Goldberg Variations
Na "Ária" inicial ele faz um
passeio pelas teclas do piano. Conta uma "estória", a de nossas mais
antigas recordações, conta a nossa estória a nós mesmos, nos ensina a contar, a
falarmos de nós mesmos, para um receptor oculto. Uma reflexão auditiva, uma
argumentação instintiva, uma ária, ou seja, a música de um solitário, a música
solitária, de uma só voz amante, exprime o sentimento da solidão, a cantiga do
solitário, do esquecido, do ser um retrospecção de seu amor.
A primeira variação nos leva para um
lugar em declive, rápido lugar, de onde voltamos para a ária inicial.

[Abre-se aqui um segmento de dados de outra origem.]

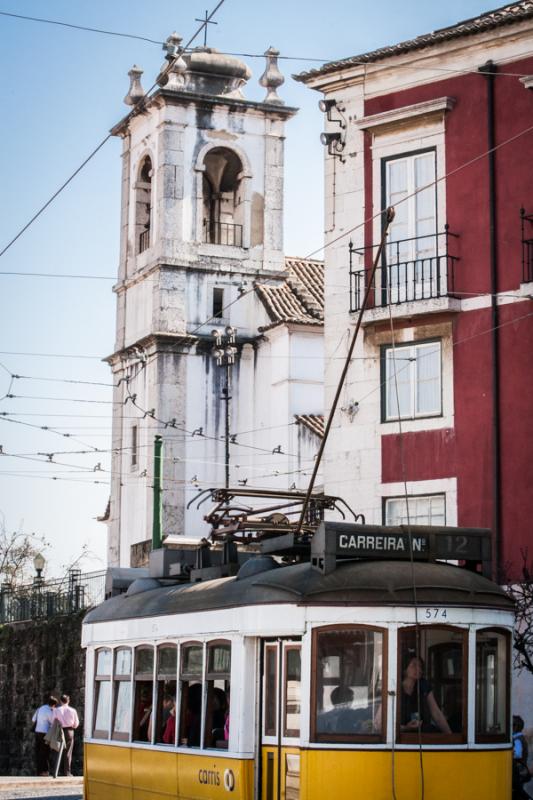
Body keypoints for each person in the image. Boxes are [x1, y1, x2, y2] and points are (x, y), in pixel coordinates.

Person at [400, 656, 451, 734]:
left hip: (424, 735)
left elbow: (436, 713)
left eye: (420, 666)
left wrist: (451, 737)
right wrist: (406, 728)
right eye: (414, 665)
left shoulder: (424, 685)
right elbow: (385, 725)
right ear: (405, 670)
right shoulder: (396, 687)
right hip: (401, 738)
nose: (418, 669)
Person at [53, 694, 79, 776]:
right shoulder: (73, 710)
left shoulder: (56, 710)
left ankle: (58, 771)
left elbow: (53, 721)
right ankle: (67, 772)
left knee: (58, 750)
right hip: (69, 731)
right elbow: (76, 723)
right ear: (68, 701)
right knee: (68, 752)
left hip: (59, 730)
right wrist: (72, 727)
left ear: (60, 701)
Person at [32, 695, 58, 776]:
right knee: (45, 752)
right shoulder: (50, 711)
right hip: (45, 733)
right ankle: (45, 771)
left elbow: (33, 719)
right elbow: (53, 722)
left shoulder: (40, 708)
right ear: (53, 705)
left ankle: (39, 771)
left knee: (38, 752)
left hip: (37, 732)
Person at [513, 715, 531, 800]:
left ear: (515, 727)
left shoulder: (517, 739)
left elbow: (518, 754)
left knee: (517, 791)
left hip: (519, 771)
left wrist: (510, 754)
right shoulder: (520, 738)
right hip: (521, 771)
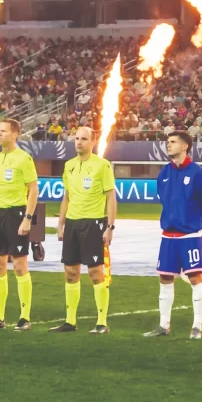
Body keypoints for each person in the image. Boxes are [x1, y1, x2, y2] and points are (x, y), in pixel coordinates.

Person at [149, 129, 202, 338]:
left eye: (173, 141)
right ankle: (164, 325)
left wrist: (196, 227)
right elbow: (164, 200)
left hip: (190, 236)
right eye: (167, 141)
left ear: (185, 146)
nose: (168, 145)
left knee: (196, 278)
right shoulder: (164, 173)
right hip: (168, 235)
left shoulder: (197, 173)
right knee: (165, 278)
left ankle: (197, 326)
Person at [0, 117, 40, 330]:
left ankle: (25, 317)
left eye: (4, 131)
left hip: (17, 215)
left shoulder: (24, 159)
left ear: (15, 134)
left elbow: (33, 190)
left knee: (19, 265)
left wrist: (27, 218)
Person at [55, 140, 115, 332]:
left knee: (95, 273)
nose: (79, 142)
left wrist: (110, 227)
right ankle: (70, 322)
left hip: (94, 223)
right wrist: (61, 223)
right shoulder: (69, 165)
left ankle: (101, 323)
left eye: (83, 139)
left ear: (92, 142)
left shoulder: (102, 165)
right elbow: (67, 197)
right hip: (72, 223)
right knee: (70, 272)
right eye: (77, 139)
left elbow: (111, 197)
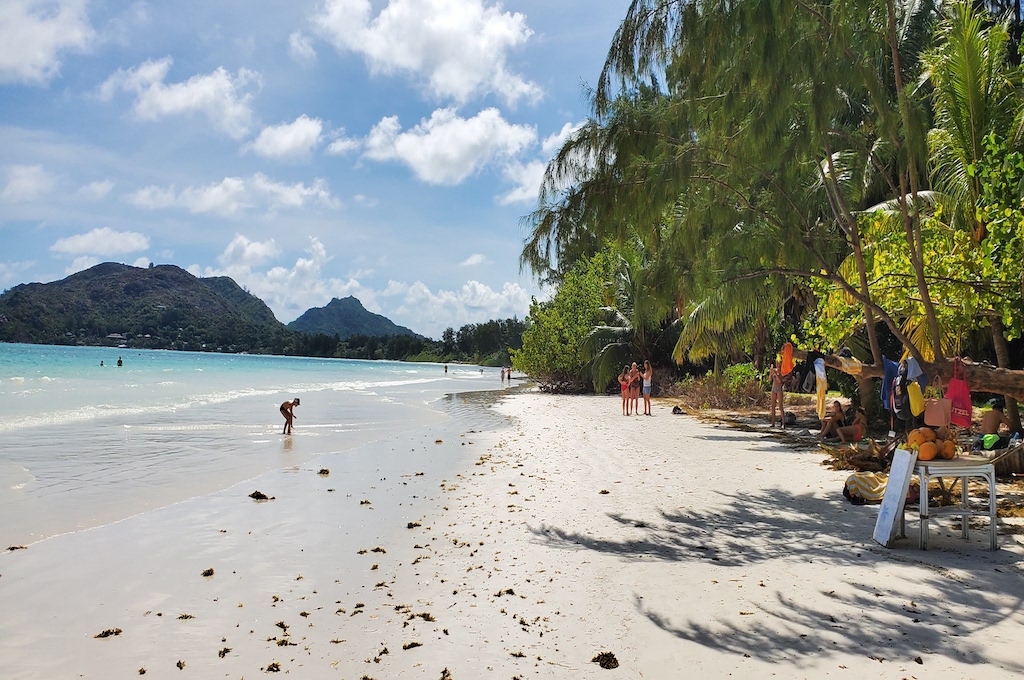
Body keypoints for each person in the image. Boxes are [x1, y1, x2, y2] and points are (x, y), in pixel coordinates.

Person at [769, 360, 786, 428]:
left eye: (779, 363)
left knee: (780, 406)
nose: (777, 364)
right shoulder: (774, 370)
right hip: (774, 388)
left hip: (779, 388)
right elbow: (770, 380)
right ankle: (773, 422)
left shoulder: (782, 371)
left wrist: (776, 374)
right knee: (773, 406)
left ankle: (783, 423)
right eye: (777, 362)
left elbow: (780, 381)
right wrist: (771, 373)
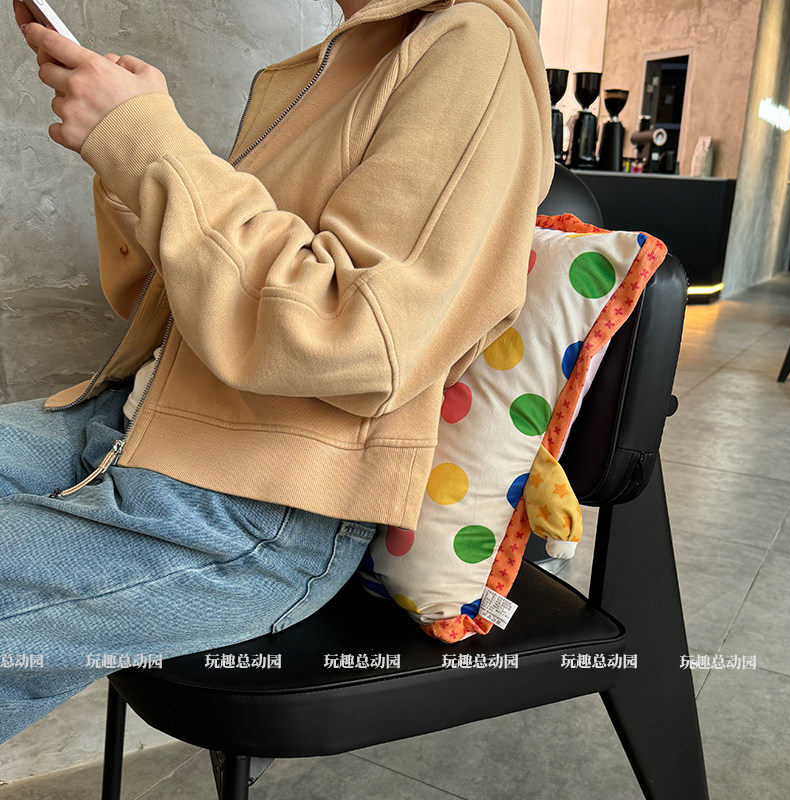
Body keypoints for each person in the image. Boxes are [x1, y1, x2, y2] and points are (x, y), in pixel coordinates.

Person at [2, 0, 553, 745]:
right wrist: (130, 153)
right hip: (131, 424)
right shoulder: (348, 60)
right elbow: (190, 301)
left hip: (252, 504)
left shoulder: (470, 46)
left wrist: (151, 148)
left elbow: (360, 338)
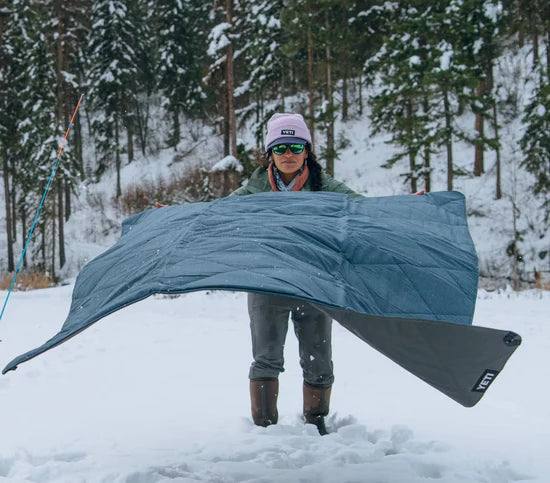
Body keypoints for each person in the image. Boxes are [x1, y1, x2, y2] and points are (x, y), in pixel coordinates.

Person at [233, 113, 362, 435]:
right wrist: (176, 216)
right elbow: (213, 215)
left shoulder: (326, 187)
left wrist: (408, 210)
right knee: (266, 358)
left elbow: (365, 212)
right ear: (270, 155)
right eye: (279, 148)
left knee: (319, 361)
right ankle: (264, 428)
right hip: (267, 284)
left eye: (294, 146)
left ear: (307, 151)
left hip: (314, 285)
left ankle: (316, 421)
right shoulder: (254, 189)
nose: (287, 154)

Na segunda variação alçamos o campo,
onde flores e cores nos recebem e nos recompensam. Os dedos passeiam pelo
teclado.
Ouço Gleen Gould, na gravação de 82,
que prefiro: que é mais lenta, mais clara, mais profunda... porém mais triste.
O genial pianista perto da morte, em
declínio, suas roupas eram desalinhadas, engordara, estava cada vez
pessoalmente mais difícil, mais musical, menos social, pura música, a música
pura.
Na gravação se pode ouvir que ele canta
por trás do piano, pode-se ouvir sua voz, seus murmúrios.
Estou esperando um dia ouvir a
prometida gravação do meu amigo Christopher Schindler. Ele é muito bom em Bach.
Eu o conheci na Ilha de San Juan, em
Friday Harbour. Ele estudava num velho piano dos alunos de uma escola, um piano
esquecido num canto de uma sala. Aproximei-me, e quando ele parou de praticar
começamos a conversar. Logo estava ele falando num excelente português. Chris fala
não sei quantas línguas, inclusive a linguagem musical. Foi aluno do filho do
polonês Artur Schnabel, para muitos um dos maiores de todos os tempos. Pena que
as gravações de Schnabel sejam tão antigas. Por exemplo a do Concerto N. 1 de
Beethoven é de 1932. Mas apesar de mono, impressionante. Schnabel deixou Berlin
em 33, devido ao regime nazista. A arte de Schnabel percebe-se nos discos de 78
rotações.
A origem da Goldberg Variations é
famosa: O conde Count Hermann Carl von Keyserlingk, de Dresden, que frequentava
Bach em Leipzig para receber aulas de composição, o conde sofria de insônia e
pedia sempre a seu músico particular, de 15 anos, o prodigioso Johann Gottlieb
(Theophil) Goldberg (1727-1756), que tocasse algo no quarto contíguo, para
ajuda-lo a dormir. Durante uma visita em 1742, o Conde pediu a Bach que
compusesse uma peça «de uma quietude calmante» para fazê-lo dormir, e Bach
compôs a "Aria com 30 variações", BWV 988, que ficou conhecida
posteriormente como Goldberg. O Conde, pela magnificência da obra, fazia
Goldberg tocá-la todas as noites. E tão impressionado ficou pela música que
retribuiu Bach com 100 luíses de ouro.